Dear Ladies,

First of all, I would like to offer my sincerest apologies. I must take full responsibility for any panic, annoyance and shattered eardrums that may have resulted from the blood-curdling shriek I released Tuesday last. I can offer no excuses, only regrets for the jumps, stumbles and possible aural damage my actions may have caused.

I seem to have fallen prey, you see, to an ignorance of locker room etiquette. In my naivete, cultivated over managing never to shower in my high school gym, and attending a grade school that lacked such facilities, I believed that if my shower cubicle curtain was closed, with my swimsuit hanging over the top, albeit off to one side, then I would be perfectly safe from intrusion. Be wary, fellow gym novices, such is not the case.
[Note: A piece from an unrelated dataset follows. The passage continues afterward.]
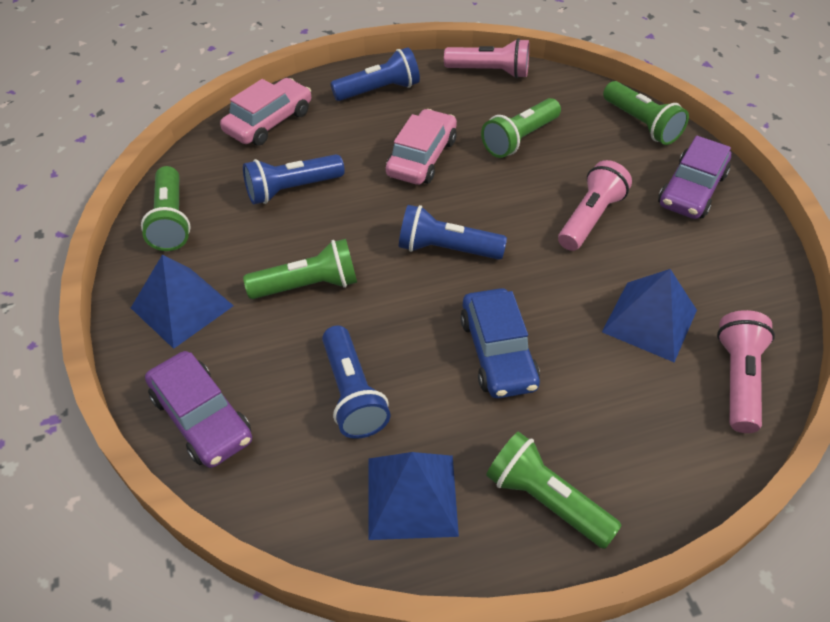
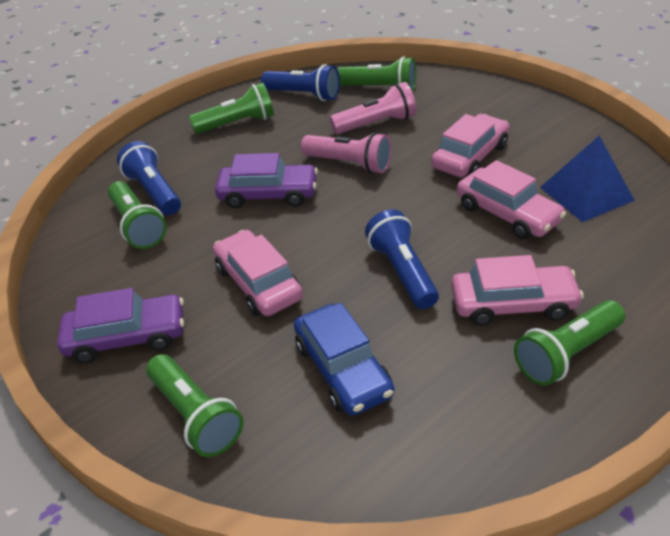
blue flashlight: [243,154,345,204] [322,326,391,439] [330,47,420,101] [399,205,507,260] = 4 -> [117,141,181,215] [261,64,340,101] [365,209,439,309] = 3
blue pyramid: [131,254,234,349] [369,452,459,540] [602,269,697,362] = 3 -> [540,136,635,222] = 1
pink car: [220,78,311,146] [386,109,457,185] = 2 -> [213,230,303,316] [431,114,510,177] [451,255,584,326] [457,160,566,239] = 4
pink flashlight: [444,38,529,78] [558,160,632,251] [717,310,775,433] = 3 -> [301,132,392,174] [330,82,416,134] = 2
While a towel hanging on the adjacent hook to a closed curtain is a recognized signal of occupation (as well as running water), there existed, unbeknownst to me, a window of unknown occupancy. In the moments after finishing the shower, I thought I had plenty of time to take my towel inside the cubicle, with its closed curtain, and dry myself off in peace. After all, the curtain was closed, my swimsuit perched like a limp flag over the rod and there were three other cubicles available. Sadly, my measures were simply not enough.

But more, I had not mentally prepared myself for the possibility I was about to experience. Hearing voices approach, I paid no heed, other than to note the misconceptions about birth control both girls were stating as fact. Then, without warning, the curtain was whisked aside, and I, despite having been trained for years to avoid screaming at being surprised by a brother determined to make me react, let out a most piercing and girlish shriek, one that would have had my brother bursting with pride had he been its cause.

The girl, on the other hand, did not seem proud at her accomplishment at all. I clutched my towel to my breast and we both yanked the curtain back into place, her murmuring an apology while my face began to steam dry.

I can only hope that I have caused no lasting damage, aural or otherwise, to you, my fellow patrons of the women’s locker room. I have since begun posting an bright orange occupied sign on my curtain cubicles, and hope not to experience a repetition of any pain I may have caused you.